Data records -
◇ ◇ ◇

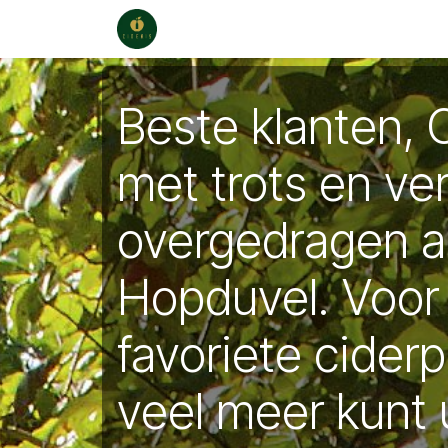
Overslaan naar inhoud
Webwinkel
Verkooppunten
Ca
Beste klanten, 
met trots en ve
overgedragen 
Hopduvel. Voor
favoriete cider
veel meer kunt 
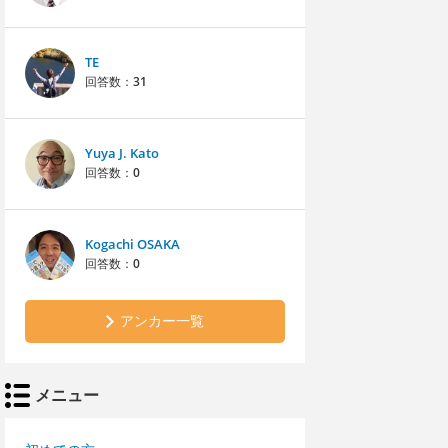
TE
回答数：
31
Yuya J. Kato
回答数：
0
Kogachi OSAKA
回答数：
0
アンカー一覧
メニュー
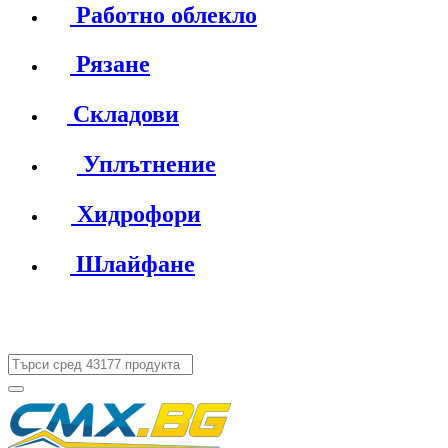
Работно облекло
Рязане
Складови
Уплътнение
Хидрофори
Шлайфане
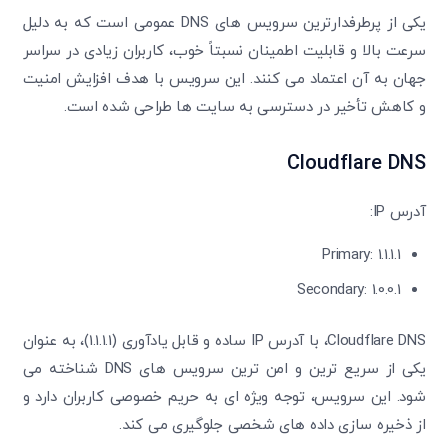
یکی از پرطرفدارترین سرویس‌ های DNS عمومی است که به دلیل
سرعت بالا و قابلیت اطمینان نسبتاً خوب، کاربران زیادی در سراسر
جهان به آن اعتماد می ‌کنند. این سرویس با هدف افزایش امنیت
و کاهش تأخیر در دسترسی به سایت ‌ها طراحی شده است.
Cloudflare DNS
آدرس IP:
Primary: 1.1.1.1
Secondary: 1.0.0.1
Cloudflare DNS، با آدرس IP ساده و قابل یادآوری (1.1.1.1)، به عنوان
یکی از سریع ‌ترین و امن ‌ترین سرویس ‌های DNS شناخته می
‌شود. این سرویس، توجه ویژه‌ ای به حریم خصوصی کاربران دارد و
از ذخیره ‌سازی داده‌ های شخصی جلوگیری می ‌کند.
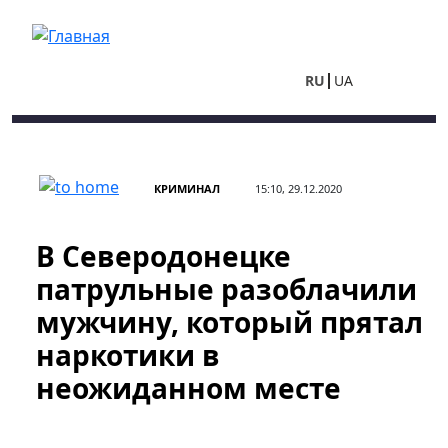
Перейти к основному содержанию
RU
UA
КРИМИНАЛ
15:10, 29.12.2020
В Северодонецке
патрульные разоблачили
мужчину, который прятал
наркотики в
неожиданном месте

◇ ◇ ◇

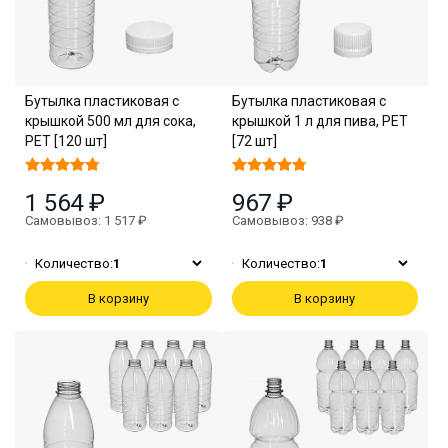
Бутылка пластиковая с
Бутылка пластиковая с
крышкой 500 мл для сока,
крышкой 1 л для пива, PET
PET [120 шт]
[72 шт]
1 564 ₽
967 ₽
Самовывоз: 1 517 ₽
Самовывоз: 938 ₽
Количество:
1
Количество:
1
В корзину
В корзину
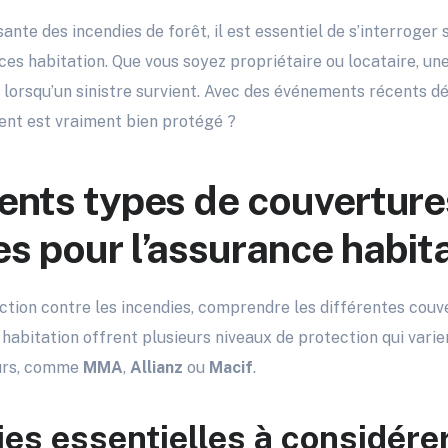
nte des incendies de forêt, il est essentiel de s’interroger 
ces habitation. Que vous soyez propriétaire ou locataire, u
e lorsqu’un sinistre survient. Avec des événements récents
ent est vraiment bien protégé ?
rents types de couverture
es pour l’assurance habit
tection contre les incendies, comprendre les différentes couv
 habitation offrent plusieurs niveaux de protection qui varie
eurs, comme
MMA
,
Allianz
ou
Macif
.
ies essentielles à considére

◇ ◇ ◇

TASK OBJECTIVE - What's needed is an exact copy of the lines above from the one with "Overslaan naar inhoud" through the one with "неожиданном месте", both included; the pictures stay out.

FINISHED TASK -
Overslaan naar inhoud
Webwinkel
Verkooppunten
Ca
Beste klanten, 
met trots en ve
overgedragen 
Hopduvel. Voor
favoriete cider
veel meer kunt 
TE
回答数：
31
Yuya J. Kato
回答数：
0
Kogachi OSAKA
回答数：
0
アンカー一覧
メニュー
Работно облекло
Рязане
Складови
Уплътнение
Хидрофори
Шлайфане
یکی از پرطرفدارترین سرویس‌ های DNS عمومی است که به دلیل
سرعت بالا و قابلیت اطمینان نسبتاً خوب، کاربران زیادی در سراسر
جهان به آن اعتماد می ‌کنند. این سرویس با هدف افزایش امنیت
و کاهش تأخیر در دسترسی به سایت ‌ها طراحی شده است.
Cloudflare DNS
آدرس IP:
Primary: 1.1.1.1
Secondary: 1.0.0.1
Cloudflare DNS، با آدرس IP ساده و قابل یادآوری (1.1.1.1)، به عنوان
یکی از سریع ‌ترین و امن ‌ترین سرویس ‌های DNS شناخته می
‌شود. این سرویس، توجه ویژه‌ ای به حریم خصوصی کاربران دارد و
از ذخیره ‌سازی داده‌ های شخصی جلوگیری می ‌کند.
Перейти к основному содержанию
RU
UA
КРИМИНАЛ
15:10, 29.12.2020
В Северодонецке
патрульные разоблачили
мужчину, который прятал
наркотики в
неожиданном месте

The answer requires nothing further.